Covering “the Other Color”

  I’m wrapped up in another one of those what-kind-of-feminist-are-you debates with myself, and it’s making me more neurotic than usual. My hair, my dark brown hair, is salt and pepper, heavy on the salt. Sometimes when I look at it, I think it looks pretty cool, especially with the bright white streak up in front. Other times I wonder what has possessed me to go ahead and look so old. I mean, I’m not old-old. I’m still in my forties. Photo on 9-15-14

For a little while longer.

  And I have always been a fan of hair color, the weirder the better. I’ve had purple hair, and once I even had a streak that was blue, purple, and magenta. I’ve had “orchid” hair. I’ve used reds, too. But it’s not the same when you’re covering something. When you get roots you have to deal with, and the roots are white.

  I know I want to look younger for reasons that haven’t won my approval. I will feel more attractive. That’s because despite knowing better, I have bought into our younger-is-better culture. This is especially true for women. All I have to do to prove it is try to get service in a store when a younger woman is trying too. I have become invisible. I’ve fallen off people’s I-might-like-to-do-her radar. Men and women. It’s sad.

  But I should be happy!

  For many years I could not walk down a street without being verbally harassed by men who thought it was their right to comment on my appearance, who imagined I was there simply for them to look at. “Smile!” they’d say. “Hey, baby, why don’t you back that up over here?” And then some guys who liked to cut right to the chase: “Sit on my face, angel.” Mostly I ignored it, and sometimes I went after them, verbally.
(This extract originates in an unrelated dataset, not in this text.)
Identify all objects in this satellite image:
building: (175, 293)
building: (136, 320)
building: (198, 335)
When a guy actually grabbed my ass, I chased him for two blocks. He said, “Jeez–sorry.” Like I was out of line or perhaps overly sensitive to molestation. A bicyclist actually once got in an accident because he was so busy staring at me. These are not boasts. It was disgusting and a constant source of stress. You don’t have to be gorgeous to get this kind of attention. But you do have to be younger.

  So now this doesn’t happen. Partly it’s because of where I live, but mostly it’s because I have white hair and a mom butt. How wonderful! No more rapey compliments, no more being forced to interact with creepy strangers or turn down drinks at the bar. So why am I sad?
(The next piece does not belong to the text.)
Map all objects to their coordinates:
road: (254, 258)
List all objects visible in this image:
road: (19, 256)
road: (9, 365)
  I have learned, as most of us have, to need affirmation from all people everywhere all the time. As a woman, I feel it is required that I am attractive. I know that’s not true, of course, but I still feel that way. I want people I don’t know to think I’m beautiful. The Claudia that sees this as pathetic has let the white hair come in, in all its glory. The other Claudia, the one who shaves her armpits, gets her legs waxed, and puts on makeup (though not in the picture above, for some foolish reason) is looking at hair color on Pinterest.

  Fight the Power! That’s what I tell myself. And that works, for a little while. Maybe it’s having a beautiful daughter who is growing up in obvious ways that brings this to light more starkly. She is at an age when she is ridiculously self-conscious and also completely lacking in self-consciousness. It is very easy for us to embarrass her–we just act the way we always do–but she’s oblivious to many things that surprise me. She does not shave her armpits or her legs. And she doesn’t seem to care. And no other kids have commented on it. And it didn’t stop the boys at summer camp for digging her in a big way. I respect this tremendously. I hope she always feels that she can do what she likes with her body, that she needn’t let others dictate her appearance.

  Ultimately, it’s up to me what I do with my hair, and if I choose to color it, I need to own that choice and not beat myself up for giving in to ageism and sexism.  As long as I choose what I want, as opposed to what I imagine I need, I’ll be fine. I will follow my daughter’s example, and try to move blissfully through the world with my self intact.